Marie rencontre cet homme qui lui demandera dans un premier temps, aide, nourriture et logis et elle déploiera pour lui, comme elle le met en exergue : « sa bonne âme charitable ». C'est aussi dans ce temps préalable du don, don maternel ou don d'amour, que pourra s'éveiller un désir chez Marie pour cet homme et l'on entend bien dans son parcours que quelque chose reste en suspend à l'endroit de ce passage de l'objet d'amour à l'objet du désir. Ce quelque chose qui laisse en suspend son devenir n'est autre que la place particulière de la jeune fille au regard du désir de l'Autre. Désir ou amour de l'Autre ? Marie saura justement remarquer qu'il ne regardait chez elle seulement que l'âme charitable et non le désir qui de son côté à elle commençait à s'insinuer, bien que le trajet de ce désir ne puisse se réduire à un : désires-tu à l'endroit où tu aimes ? À ce moment de dialectique entre ces deux voies, amour et désir, Marie reste en plan. Dans le désert où la propulse son message, chercherait-elle un signe du désir de cet homme susceptible de pouvoir inaugurer le sien ? Nous savons combien la recherche du signe à tout prix peut renvoyer le sujet dans le cadre précis d'un fantasme celui où s'érige le mur de la blessure narcissique lequel ne fait que couper le sujet du monde.
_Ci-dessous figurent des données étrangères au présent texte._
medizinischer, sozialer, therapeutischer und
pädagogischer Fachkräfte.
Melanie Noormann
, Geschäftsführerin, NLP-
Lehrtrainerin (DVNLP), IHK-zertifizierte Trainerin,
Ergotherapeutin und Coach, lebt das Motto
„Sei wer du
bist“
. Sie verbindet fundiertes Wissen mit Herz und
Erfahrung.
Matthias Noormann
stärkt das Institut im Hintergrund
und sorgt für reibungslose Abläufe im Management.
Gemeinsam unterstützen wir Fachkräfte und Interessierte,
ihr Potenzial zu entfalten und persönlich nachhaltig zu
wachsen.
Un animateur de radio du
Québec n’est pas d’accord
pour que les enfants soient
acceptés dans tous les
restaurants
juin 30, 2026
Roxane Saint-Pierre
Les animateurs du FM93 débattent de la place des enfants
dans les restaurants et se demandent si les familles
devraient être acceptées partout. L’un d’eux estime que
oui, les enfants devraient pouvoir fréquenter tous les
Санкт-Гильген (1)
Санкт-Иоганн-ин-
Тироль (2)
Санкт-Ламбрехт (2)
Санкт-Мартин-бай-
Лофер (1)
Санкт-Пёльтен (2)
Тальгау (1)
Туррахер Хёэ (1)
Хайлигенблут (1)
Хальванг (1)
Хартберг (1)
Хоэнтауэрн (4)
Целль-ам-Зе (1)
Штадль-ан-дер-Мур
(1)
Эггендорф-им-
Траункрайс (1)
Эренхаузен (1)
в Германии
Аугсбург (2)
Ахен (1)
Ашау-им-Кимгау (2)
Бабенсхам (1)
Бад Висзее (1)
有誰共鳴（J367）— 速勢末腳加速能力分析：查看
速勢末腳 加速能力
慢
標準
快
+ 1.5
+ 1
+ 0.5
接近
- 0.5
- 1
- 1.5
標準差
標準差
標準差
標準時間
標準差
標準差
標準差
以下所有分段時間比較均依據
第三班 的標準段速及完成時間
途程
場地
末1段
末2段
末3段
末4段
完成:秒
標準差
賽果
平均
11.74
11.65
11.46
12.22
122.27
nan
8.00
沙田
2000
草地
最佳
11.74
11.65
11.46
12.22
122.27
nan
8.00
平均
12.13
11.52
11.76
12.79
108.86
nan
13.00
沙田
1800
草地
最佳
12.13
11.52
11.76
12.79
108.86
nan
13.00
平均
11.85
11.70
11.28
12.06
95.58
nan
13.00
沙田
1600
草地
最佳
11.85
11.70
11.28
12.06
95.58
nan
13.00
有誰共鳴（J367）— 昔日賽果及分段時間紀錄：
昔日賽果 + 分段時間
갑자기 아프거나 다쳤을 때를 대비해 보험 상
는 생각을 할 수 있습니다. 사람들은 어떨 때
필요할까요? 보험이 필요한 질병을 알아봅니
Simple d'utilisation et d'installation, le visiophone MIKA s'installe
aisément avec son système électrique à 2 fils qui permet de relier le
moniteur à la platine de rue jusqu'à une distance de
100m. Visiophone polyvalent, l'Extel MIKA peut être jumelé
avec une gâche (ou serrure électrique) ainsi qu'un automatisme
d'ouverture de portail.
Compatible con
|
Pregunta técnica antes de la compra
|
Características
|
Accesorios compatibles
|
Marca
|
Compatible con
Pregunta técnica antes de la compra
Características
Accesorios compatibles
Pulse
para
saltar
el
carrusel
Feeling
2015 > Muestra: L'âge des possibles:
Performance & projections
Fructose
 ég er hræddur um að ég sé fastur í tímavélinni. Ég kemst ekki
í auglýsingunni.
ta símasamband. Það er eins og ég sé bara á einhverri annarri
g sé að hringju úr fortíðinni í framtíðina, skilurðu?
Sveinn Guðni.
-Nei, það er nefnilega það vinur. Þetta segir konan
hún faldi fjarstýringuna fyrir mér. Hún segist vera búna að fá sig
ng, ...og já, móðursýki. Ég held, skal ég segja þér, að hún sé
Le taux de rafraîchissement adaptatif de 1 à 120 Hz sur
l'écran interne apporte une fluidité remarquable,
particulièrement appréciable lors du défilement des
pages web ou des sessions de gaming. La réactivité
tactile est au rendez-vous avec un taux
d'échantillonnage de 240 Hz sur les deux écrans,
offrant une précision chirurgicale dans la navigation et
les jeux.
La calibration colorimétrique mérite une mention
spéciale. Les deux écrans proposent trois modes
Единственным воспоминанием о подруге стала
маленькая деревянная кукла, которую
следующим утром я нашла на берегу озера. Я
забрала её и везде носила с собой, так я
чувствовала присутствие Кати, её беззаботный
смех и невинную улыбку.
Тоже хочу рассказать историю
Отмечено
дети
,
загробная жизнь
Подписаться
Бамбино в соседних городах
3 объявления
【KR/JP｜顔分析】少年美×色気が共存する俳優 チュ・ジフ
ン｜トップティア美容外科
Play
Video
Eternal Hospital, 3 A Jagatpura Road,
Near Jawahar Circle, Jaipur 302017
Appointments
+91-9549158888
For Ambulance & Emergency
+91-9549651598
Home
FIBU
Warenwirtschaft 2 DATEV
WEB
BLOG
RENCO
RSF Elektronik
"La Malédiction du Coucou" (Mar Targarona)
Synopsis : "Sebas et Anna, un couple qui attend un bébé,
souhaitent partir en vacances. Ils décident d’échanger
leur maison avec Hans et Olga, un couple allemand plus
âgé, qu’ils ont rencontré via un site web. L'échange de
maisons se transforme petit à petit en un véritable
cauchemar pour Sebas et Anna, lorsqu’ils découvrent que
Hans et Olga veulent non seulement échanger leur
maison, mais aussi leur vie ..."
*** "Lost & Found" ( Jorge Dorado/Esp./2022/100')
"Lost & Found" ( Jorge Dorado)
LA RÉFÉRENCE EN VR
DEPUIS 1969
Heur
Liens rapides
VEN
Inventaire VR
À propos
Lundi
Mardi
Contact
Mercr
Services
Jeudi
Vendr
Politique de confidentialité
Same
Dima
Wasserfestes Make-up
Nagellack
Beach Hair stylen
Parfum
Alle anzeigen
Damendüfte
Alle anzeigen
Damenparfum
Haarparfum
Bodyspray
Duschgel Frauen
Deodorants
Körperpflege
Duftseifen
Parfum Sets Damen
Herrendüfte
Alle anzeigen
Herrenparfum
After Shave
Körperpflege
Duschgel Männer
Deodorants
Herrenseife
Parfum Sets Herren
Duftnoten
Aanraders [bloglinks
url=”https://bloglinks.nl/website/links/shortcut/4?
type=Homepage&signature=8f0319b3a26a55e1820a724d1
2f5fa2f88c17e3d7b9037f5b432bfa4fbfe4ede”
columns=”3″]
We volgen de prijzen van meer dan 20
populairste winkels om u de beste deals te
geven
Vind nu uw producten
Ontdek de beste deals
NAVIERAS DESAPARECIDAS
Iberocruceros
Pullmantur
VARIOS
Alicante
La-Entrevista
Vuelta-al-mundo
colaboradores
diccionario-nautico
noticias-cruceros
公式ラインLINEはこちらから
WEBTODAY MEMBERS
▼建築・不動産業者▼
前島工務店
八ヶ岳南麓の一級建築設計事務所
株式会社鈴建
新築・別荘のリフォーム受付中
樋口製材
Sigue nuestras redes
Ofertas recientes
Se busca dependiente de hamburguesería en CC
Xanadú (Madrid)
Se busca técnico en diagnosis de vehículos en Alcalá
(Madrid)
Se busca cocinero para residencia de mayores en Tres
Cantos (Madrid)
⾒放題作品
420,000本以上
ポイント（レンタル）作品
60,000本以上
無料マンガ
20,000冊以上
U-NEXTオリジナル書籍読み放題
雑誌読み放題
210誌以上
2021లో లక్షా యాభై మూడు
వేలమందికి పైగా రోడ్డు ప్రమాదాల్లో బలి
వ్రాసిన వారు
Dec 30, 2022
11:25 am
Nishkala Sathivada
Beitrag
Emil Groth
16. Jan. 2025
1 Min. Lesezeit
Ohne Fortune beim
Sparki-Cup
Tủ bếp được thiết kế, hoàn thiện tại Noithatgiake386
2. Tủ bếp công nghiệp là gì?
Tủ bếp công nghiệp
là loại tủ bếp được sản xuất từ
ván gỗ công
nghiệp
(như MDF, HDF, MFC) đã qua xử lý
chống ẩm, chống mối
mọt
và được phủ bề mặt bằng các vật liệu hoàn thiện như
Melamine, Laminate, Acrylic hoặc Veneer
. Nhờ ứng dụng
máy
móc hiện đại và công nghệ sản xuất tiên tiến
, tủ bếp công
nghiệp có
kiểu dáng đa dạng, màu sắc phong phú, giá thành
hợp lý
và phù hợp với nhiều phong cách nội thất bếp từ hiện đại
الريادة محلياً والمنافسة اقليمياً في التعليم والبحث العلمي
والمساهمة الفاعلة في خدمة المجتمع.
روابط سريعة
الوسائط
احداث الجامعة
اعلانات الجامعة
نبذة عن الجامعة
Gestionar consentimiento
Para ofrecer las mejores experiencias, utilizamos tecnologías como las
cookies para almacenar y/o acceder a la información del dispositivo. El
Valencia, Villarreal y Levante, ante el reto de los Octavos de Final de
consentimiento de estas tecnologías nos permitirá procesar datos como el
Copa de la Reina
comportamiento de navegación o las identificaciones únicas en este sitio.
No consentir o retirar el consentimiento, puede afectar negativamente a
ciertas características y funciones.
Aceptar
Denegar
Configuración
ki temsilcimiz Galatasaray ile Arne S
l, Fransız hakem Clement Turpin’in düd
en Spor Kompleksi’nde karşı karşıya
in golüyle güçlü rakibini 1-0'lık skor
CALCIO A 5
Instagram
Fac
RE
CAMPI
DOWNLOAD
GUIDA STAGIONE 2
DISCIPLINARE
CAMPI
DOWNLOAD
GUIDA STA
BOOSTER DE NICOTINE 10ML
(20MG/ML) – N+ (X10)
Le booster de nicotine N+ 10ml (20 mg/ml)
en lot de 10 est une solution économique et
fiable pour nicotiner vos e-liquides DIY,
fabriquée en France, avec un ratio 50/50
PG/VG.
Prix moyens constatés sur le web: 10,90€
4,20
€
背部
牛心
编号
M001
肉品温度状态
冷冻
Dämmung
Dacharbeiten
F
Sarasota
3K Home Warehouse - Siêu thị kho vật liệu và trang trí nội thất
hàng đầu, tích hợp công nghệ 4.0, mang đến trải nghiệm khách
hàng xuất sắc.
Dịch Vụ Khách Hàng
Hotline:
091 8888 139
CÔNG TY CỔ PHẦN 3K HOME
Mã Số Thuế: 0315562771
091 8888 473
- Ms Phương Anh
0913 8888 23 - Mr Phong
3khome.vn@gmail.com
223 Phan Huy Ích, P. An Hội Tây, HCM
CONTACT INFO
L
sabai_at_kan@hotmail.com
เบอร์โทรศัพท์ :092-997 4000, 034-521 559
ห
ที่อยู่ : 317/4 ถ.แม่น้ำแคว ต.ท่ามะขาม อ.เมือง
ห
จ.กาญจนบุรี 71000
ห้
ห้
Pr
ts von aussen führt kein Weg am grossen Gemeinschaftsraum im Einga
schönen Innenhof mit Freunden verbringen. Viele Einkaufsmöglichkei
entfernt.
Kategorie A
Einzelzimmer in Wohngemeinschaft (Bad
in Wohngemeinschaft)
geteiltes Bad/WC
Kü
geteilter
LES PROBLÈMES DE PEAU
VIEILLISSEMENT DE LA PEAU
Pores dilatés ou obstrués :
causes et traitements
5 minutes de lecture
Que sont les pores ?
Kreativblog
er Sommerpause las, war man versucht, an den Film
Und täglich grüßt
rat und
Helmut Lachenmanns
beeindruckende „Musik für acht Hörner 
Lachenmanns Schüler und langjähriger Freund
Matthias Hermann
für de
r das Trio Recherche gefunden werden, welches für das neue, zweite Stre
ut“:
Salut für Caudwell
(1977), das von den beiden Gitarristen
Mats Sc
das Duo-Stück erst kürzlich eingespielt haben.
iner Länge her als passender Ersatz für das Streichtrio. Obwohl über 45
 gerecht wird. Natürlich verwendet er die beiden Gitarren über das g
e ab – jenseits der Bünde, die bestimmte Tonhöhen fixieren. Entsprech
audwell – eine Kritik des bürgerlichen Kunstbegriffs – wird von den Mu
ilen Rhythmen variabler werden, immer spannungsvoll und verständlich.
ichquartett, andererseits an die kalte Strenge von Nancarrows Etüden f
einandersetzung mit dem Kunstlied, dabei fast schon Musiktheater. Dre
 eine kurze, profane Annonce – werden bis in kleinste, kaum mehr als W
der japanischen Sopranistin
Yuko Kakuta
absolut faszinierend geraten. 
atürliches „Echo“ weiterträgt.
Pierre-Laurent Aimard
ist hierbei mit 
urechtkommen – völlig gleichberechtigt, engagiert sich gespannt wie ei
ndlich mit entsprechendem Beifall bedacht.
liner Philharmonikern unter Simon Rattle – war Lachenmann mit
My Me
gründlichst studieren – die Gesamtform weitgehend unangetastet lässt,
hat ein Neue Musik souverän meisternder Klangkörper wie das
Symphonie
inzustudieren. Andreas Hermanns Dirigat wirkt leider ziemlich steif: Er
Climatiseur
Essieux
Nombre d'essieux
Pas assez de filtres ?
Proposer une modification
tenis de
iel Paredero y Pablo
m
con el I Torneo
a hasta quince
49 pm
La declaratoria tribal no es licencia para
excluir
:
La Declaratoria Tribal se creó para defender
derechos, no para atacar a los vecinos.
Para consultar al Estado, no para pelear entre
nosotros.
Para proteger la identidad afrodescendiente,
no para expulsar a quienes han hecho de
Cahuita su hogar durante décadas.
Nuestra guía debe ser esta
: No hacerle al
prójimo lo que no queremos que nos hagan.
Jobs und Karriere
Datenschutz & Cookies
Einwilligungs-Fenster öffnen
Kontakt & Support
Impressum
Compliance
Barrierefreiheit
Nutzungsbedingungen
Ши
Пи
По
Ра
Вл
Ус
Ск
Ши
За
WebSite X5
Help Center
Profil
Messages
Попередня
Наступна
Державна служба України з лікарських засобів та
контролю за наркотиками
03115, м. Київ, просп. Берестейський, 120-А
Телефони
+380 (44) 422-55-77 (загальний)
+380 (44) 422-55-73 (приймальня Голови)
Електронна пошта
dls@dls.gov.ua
Ce point de structure particulier chez une femme de se situer d'emblée au lieu de la béance qu'ouvre la question du désir de l'Autre, va la propulser dans les lagunes de la problématique de l'être. À cette jonction de la confrontation entre désir de l'Autre et désir de cet homme s'ouvre pour Marie un espace sans borne et c'est en ce sens que nous pourrions dire que cet objet d'amour, également constitutif de la subjectivité, cet i(a) qu'elle osera déployer pour lui, pourrait s'entendre comme une opération nécessaire de mise en place d'un refoulement en lieu et place de ce « sans bord ». Refoulement à partir duquel prendrait marque signifiante l'impossible mise en rapport d'un homme et d'une femme.
N'est-il point d'autre vêtement possible qu'une femme puisse porter, que celui qui aurait cette façon singulière, de revêtir la béance sur laquelle prend appui la rencontre entre un homme et une femme, c'est-à-dire ce quelque chose qui chez lui comme chez elle conserve cet unique statut d'être seulement indélogeable et insaisissable ?
Janine Marchioni-Eppe : C'est un peu dommage que tu ne nous en dises pas un peu plus.
Marianne Amiel-Dal'bo : Justement, il ne faut pas tout dévoiler. Il me semble que pour une femme, ce lieu de l'Autre, c'est un lieu à protéger, il faut laisser un voile. Elle ne fera partie du registre des existences qu'au moment où elle aura reçu cette coupure d'un autre extérieur à cet autre qu'elle habite trop bien. Ce ne sera pas une coupure à tout jamais, c'est toujours une coupure à rechercher. C'est vrai qu'il y a ce passage du signifiant de ce grand Autre puissant, premier, à ce signifiant du grand Autre barré, ce passage à faire pour devenir un sujet désirant. Mais pour une femme, il n'y a pas de coupure nette, pour toujours. C'est ce qui fait parfois sa déshumanité de rester logée entre ces deux lieux parce que l'un en appelle à l'autre. Je n'ai pas parlé de la jouissance autre, j'ai préféré partir de la question du lieu de l'Autre puisque c'est bien de celui-là qu'elle vient toujours, à partir duquel elle essaie de circuler. On voit bien les femmes avec les fleurs, ces petites choses qui les entourent, elles sont tout attendries par ça. En même temps, il y a l'objet premier à côté de ça, comme dans ces tableaux hollandais où il y a de beaux fruits et ces petits insectes, de petites choses incestueuses dessus. Elle est située entre les deux. À l'horizon pour elle, il n'y a pas de point, ce point supposé du sujet. C'est plutôt un semblant qui ne tient pas.